-- EXCERPTED PASSAGE follows --

How Super is the Super Bowl? Well, super enough for a 1 hour game to last for 4 hours.
That means – loads of ads. Ads that cost $5 million for 30 seconds of airtime. That’s 30 seconds of intense eyeballs. 30 seconds of a make or break show. And 30 seconds that cost you a whole lot of $$$$.
Every brand aspires that one day – it will be able to afford to spend those dollars. But is it really all that?
The question is: Do these actually help sell product or create lasting brand awareness?
Bill Coontz from the Dalton Agency has his opinions, and I’d say strong ones. Bill believes the answer is a resounding no, especially considering consumers’ fleeting attention span.
A study by marketing data science company Genesis Media found that 90 percent of consumers aren’t likely to buy something they saw advertised during the Super Bowl. The reason? Brand metrics such as “favorability” or “recall” don’t result in purchases for products featured in Super Bowl ads.
Maybe that’s why Kraft Heinz is spent millions of dollars this year on a single spot that won’t sell one ounce of ketchup. The brand is running a $5 million ad to let us know that they’re giving all 42,000 of their salaried employees Super Bowl Monday off. (A company memo would have been about $4,997,900 cheaper.)
Is it corporate good will or a PR ploy? It doesn’t matter, because it’s generating millions in earned media, and it’s a great example of how brands are thinking differently about creative ideas, tactics and execution.
Are times changing?
It is also a sign of the changing times. For the last few years, the strategic execution of Super Bowl ads has changed from a one-time event on Super Bowl Sunday, to using an ad as a springboard to launch integrated digital and social media campaigns. Research from last year’s Super Bowl suggested that Super Bowl ads in 2016 generated as much as $10M in incremental exposure for advertisers.
Some brands go overboard on concept, like Mercedes-Benz, which last year relocated its N. American headquarters to Atlanta. The venerable luxury car brand hired The Coen Brothers to direct an “Easy Rider” themed Super Bowl spot featuring Peter Fonda. That’s easily an eight-figure budget for an ad that, if the studies are accurate, won’t sell many cars.
What about brand awareness?
So does that mean that Super Bowl ads are all about brand awareness? Not really. A full 75 percent of respondents from the Genesis Media study said they couldn’t remember ads from the previous year.
Advertising technology company Fluent surveyed 1,600 Super Bowl watchers in 2015 to test the effects of five first-time ads, finding that the average “brand lift” – whether viewers could recall advertisers after their first Super Bowl ad – was just 12.7 percent.
That’s not an ROI that many brands can readily justify, and the main reason why the Super Bowl will remain the ultimate arena for the advertising budget haves and have-nots.
The final verdict:
ROI, Product Sales – No
If you integrate the campaign as part of gripping 360 degree, well executed campaign using the super bowl as a spring board – Probably Yes.
Is it the best bang for your buck – I’d say, probably not.
This article was written in collaborate with Bill Coontz from the Dalton Agency.

-- EXCERPTED PASSAGE concluded --

◆ TO DO
[A] In the article on Super Bowl advertising, what share of consumers did the Genesis Media study find are not likely to buy something they saw advertised during the Super Bowl?
[B] Translate this sentence from the article on Super Bowl advertising into Spanish: "A full 75 percent of respondents from the Genesis Media study said they couldn't remember ads from the previous year."

-- DATA SHOWN follows --

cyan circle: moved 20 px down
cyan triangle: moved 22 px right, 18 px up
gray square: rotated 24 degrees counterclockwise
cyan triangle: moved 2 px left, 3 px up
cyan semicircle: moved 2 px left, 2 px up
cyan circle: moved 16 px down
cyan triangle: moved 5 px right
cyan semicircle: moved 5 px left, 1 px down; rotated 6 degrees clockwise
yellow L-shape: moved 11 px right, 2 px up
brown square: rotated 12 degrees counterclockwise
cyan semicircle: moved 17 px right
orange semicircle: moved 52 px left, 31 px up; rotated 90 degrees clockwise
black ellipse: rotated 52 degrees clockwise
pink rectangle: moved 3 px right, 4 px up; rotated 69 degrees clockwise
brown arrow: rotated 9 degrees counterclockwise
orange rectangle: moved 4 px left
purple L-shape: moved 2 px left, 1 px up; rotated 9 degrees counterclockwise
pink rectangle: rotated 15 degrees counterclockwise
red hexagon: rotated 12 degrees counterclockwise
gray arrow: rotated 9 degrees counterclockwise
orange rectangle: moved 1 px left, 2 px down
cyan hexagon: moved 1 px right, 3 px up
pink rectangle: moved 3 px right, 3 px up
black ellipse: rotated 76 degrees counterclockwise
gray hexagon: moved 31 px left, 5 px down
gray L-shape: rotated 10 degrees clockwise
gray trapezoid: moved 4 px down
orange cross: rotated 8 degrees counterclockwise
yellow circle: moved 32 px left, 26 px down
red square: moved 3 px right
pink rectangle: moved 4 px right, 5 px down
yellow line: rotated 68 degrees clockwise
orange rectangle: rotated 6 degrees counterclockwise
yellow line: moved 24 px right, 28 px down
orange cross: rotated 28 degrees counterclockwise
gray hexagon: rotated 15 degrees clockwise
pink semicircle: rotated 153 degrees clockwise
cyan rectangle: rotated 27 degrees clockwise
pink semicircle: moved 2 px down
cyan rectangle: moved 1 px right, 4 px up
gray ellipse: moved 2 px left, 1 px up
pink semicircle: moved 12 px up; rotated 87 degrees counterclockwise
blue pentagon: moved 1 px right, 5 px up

-- DATA SHOWN concluded --

◆ TASK SOLUTIONS
[A] 90 percent

[B] Nada menos que el 75 por ciento de los encuestados del estudio de Genesis Media dijo que no podía recordar los anuncios del año anterior.